• To-do item
Pick out each line in the records that contains the word "chart", and copy those lines out in full.

• Extracted information
------------

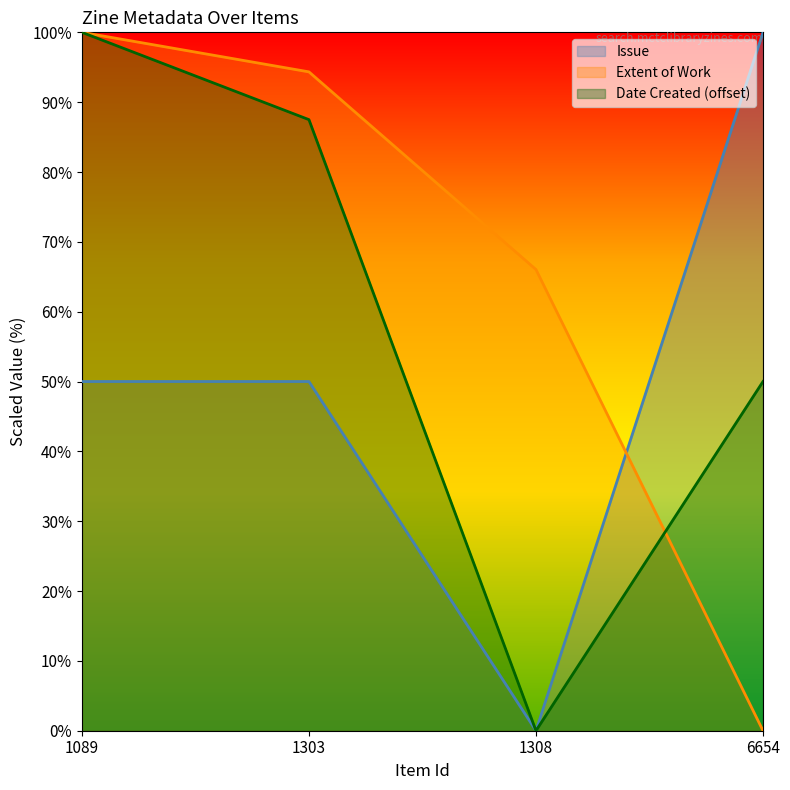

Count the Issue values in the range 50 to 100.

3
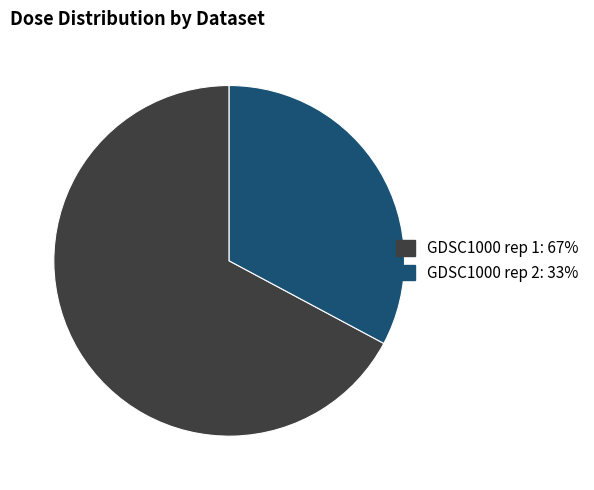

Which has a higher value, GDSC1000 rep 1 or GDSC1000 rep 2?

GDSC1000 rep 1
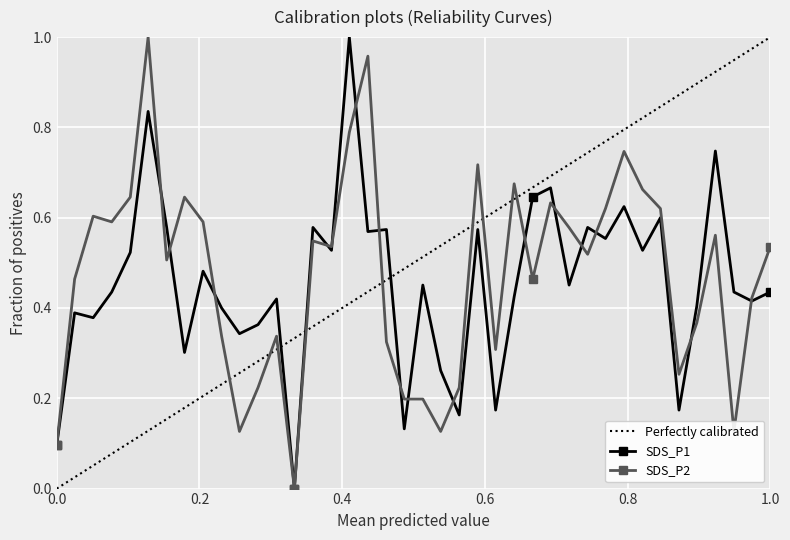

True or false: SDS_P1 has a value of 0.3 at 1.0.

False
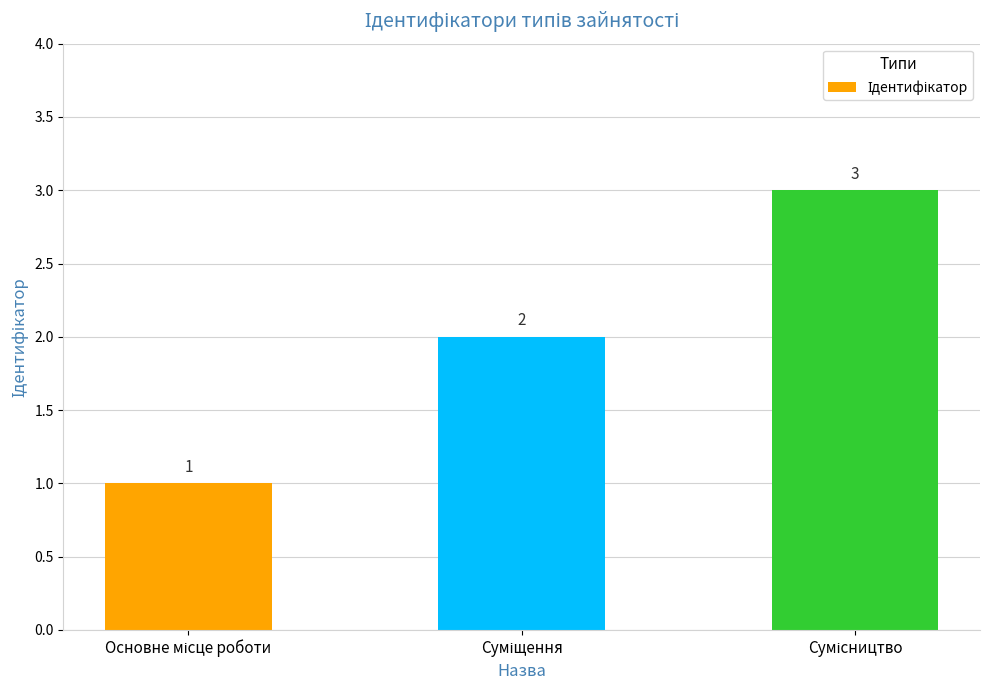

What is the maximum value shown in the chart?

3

------------

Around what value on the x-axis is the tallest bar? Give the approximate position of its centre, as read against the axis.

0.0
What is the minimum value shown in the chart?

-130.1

------------

• Exercise solution
What is the maximum value shown in the chart?
What is the minimum value shown in the chart?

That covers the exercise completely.